Die 16 Absichtserklärungen betreffen, nach Angaben iranischer Medien, die Gebiete »Erdöl und Erdgas, Banken und Investitionen und strategische Projekte«. Praktisch scheinen die Abmachungen nicht wesentlich mehr vorzusehen als die Bildung bilateraler Arbeitsgruppen zu einzelnen Punkten der »strategischen Beziehungen« zwischen China und dem Iran. Die Aufgabe dieser Arbeitsgruppen besteht darin, Teilentwürfe für einen Gesamtvertrag zu produzieren, über die beim nächsten Gipfeltreffen der Präsidenten beider Länder gesprochen werden soll. Für eine solche Begegnung ist aber noch kein Termin in Aussicht genommen worden.
Große Verärgerung
Der lange Weg zur Fixierung und Praktizierung der »strategischen Partnerschaft«, die vom chinesischen Präsidenten Xi Jinping vorschlagen wurde, als er Teheran im Januar 2016 besuchte, scheint noch lange nicht erfolgreich abgeschlossen zu sein. In einem aus 20 Einzelpunkten bestehenden Papier hatten die beiden Staaten vor nunmehr bald sieben Jahren ohne Zeitplan und ohne inhaltliche Festlegungen ihre gemeinsame Absicht beschworen, ihre Zusammenarbeit auf den Gebieten Politik, Wirtschaft, militärische Verteidigung und Kultur auszubauen.

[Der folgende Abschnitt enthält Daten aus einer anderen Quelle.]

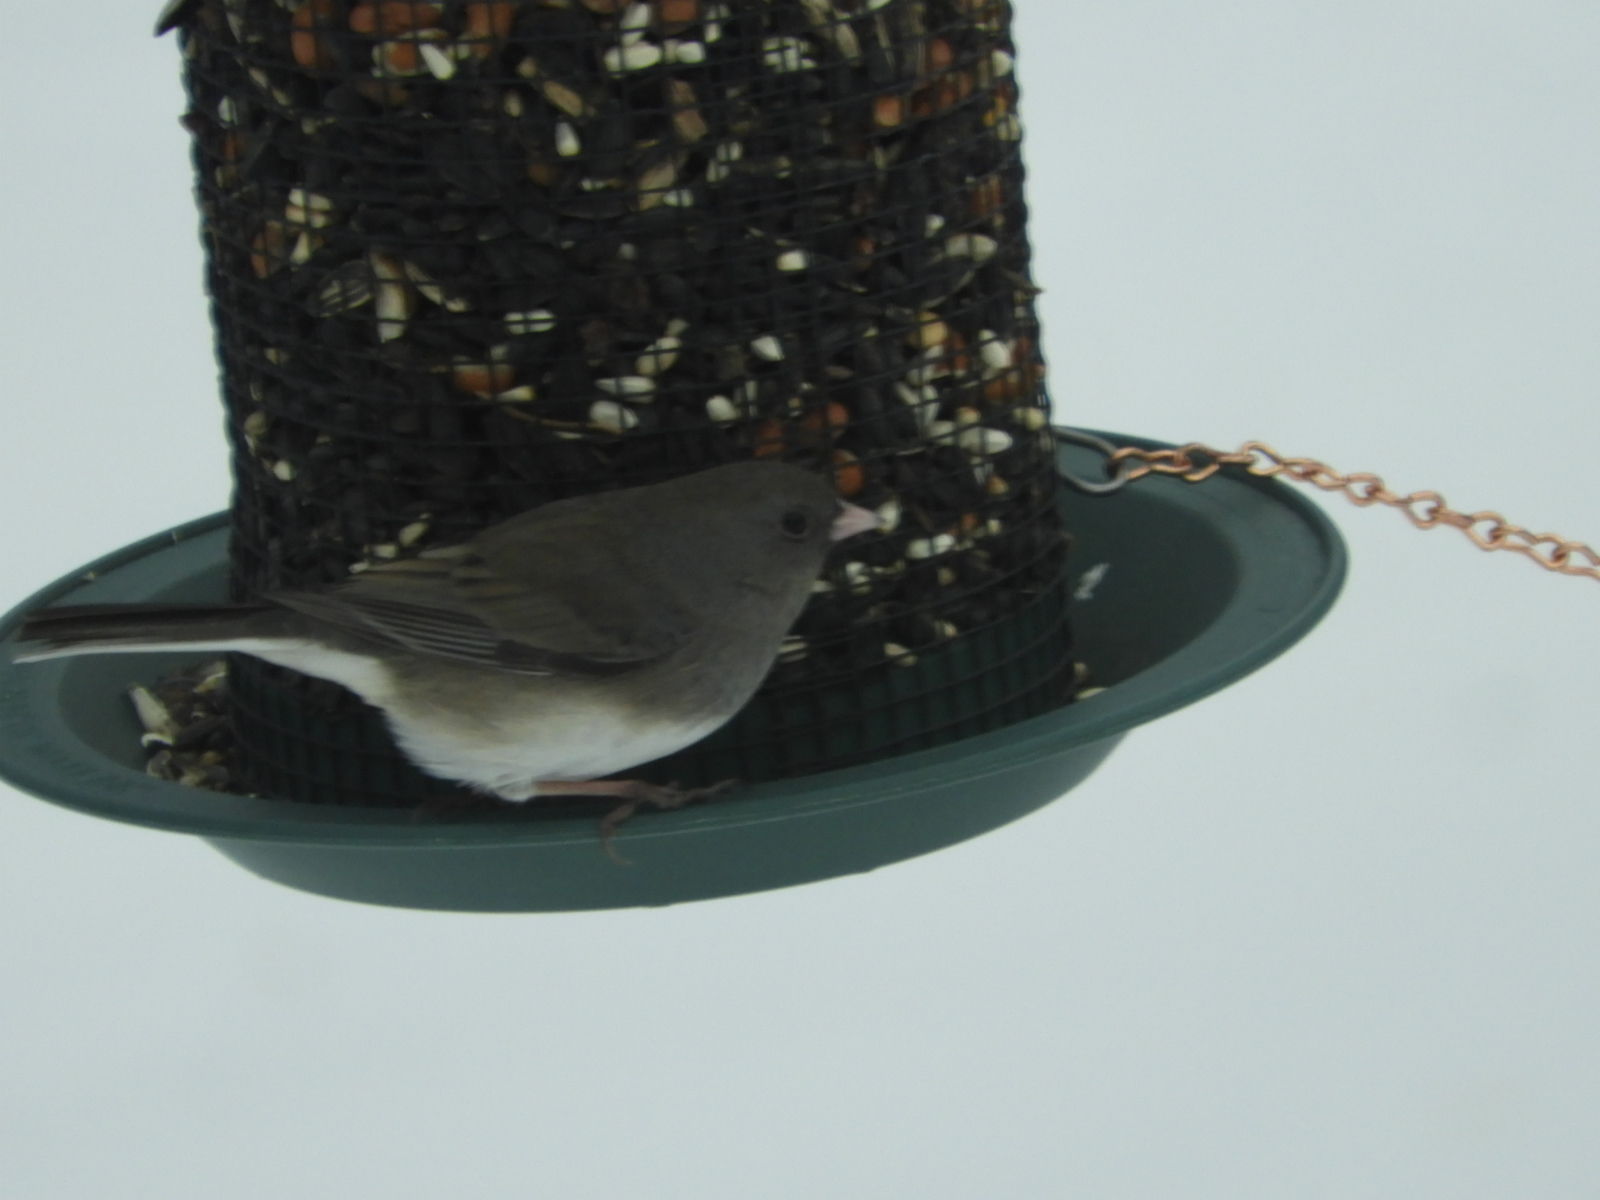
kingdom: Animalia
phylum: Chordata
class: Aves
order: Passeriformes
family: Passerellidae
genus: Junco
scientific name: Junco hyemalis
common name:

Praktisch ist man aber zwischen Beijing und Teheran seither nicht wesentlich vorangekommen. Wie kompliziert sich die Beziehungen gestalten, wurde gerade erst wieder deutlich, als Präsident Xi am 8. Dezember bei einem Gipfeltreffen in der saudi-arabischen Hauptstadt Riad eine gemeinsame Stellungnahme mit den Staaten des Golf-Kooperationsrats unterzeichnete. Von deren 18 Punkten beschäftigten sich fünf unmittelbar mit dem Iran und je ein weiterer mit dem Jemen und mit den Geschehnissen in Irak, Syrien und Libanon, an denen Iran ebenfalls äußerst interessiert ist. Im Iran, dessen Interessen nicht berücksichtigt worden waren, löste die offenbar nicht abgesprochene Stellungnahme große Verärgerung aus.